» **取り組む課題**:
1) 高専生の編入体験記の本文を、一字一句違えずに最初から最後まで書き写してください。
2) 一覧の中から「sport」という語を含む行をすべて書き出してください。大文字と小文字は区別するものとします。

━━━━━ 文書抜粋

底辺高専生の編入体験記

高専の編入について体験したこと、思ったことを書き連ねていくブログ。これから受ける後輩の励み、参考になれば幸いです。

東北大学大学院工学研究科機械系4専攻 合格

先日(2020年8月)、東北大学大学院の試験を受けて合格した。本稿はこの試験の備忘録である。

 

目次

1.記事の目的

2.他大の院へ進学する目的

3.勉強方法

4.試験当日

5.感想

6.現在

 

1.記事の目的

2つある。1つ目は筆者に近い学力を持つ者の参考になってほしいのと、2つ目は忘れないうちに実施したことを文字として残し、後から見返せるようにしたいからである。

前者について、このブログの自己紹介にも記載していたが筆者の高専在籍時での成績は下から数えたほうが早く、編入を考えられる学力ではなかった。周囲の人間の助けによって編入試験に受かるまで学力は伸びたが、編入をする覚悟が決まるまでは大きく時間を要した。これは学力が低い状態から合格を果たしたベンチマークとなる存在が周囲に存在しなかったためである。そのため、本稿によって「あんなやつでもできるんだ。」と感じ、後輩の挑戦のハードルを下げることができればうれしく思う。

━━━━━━━━━━
━━━━━ データ一覧

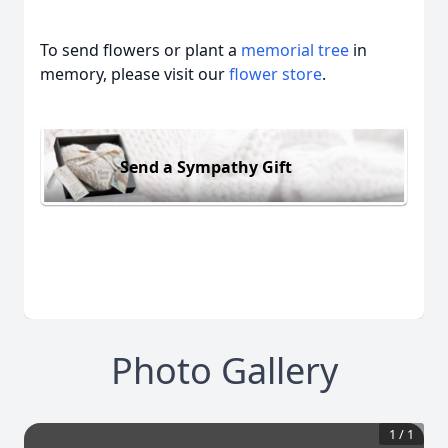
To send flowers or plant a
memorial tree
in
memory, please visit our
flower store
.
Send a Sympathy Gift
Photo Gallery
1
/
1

━━━━━━━━━━
━━━━━ データ一覧

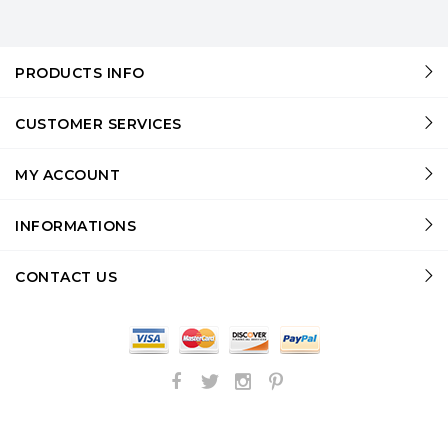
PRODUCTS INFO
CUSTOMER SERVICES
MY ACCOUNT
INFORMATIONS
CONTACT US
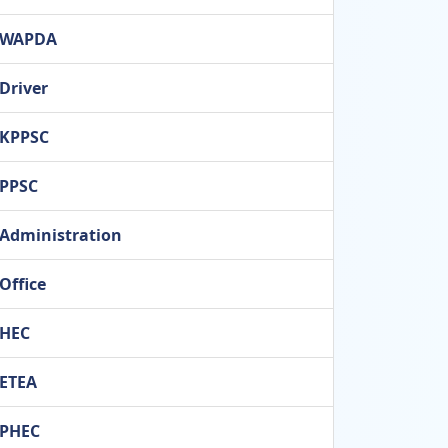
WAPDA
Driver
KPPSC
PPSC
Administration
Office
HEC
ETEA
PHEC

━━━━━━━━━━
━━━━━ データ一覧

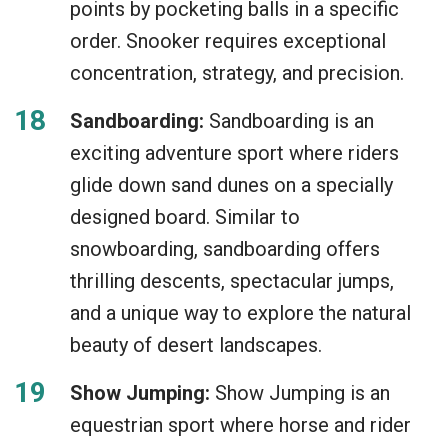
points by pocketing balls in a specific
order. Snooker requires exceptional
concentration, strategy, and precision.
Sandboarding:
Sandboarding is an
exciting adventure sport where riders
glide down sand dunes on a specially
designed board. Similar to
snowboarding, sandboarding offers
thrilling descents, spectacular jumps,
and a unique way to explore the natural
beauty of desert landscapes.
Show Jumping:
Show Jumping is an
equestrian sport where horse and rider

━━━━━━━━━━

» **課題別解答**:
1)
底辺高専生の編入体験記

高専の編入について体験したこと、思ったことを書き連ねていくブログ。これから受ける後輩の励み、参考になれば幸いです。

東北大学大学院工学研究科機械系4専攻 合格

先日(2020年8月)、東北大学大学院の試験を受けて合格した。本稿はこの試験の備忘録である。

 

目次

1.記事の目的

2.他大の院へ進学する目的

3.勉強方法

4.試験当日

5.感想

6.現在

 

1.記事の目的

2つある。1つ目は筆者に近い学力を持つ者の参考になってほしいのと、2つ目は忘れないうちに実施したことを文字として残し、後から見返せるようにしたいからである。

前者について、このブログの自己紹介にも記載していたが筆者の高専在籍時での成績は下から数えたほうが早く、編入を考えられる学力ではなかった。周囲の人間の助けによって編入試験に受かるまで学力は伸びたが、編入をする覚悟が決まるまでは大きく時間を要した。これは学力が低い状態から合格を果たしたベンチマークとなる存在が周囲に存在しなかったためである。そのため、本稿によって「あんなやつでもできるんだ。」と感じ、後輩の挑戦のハードルを下げることができればうれしく思う。

2)
exciting adventure sport where riders
equestrian sport where horse and rider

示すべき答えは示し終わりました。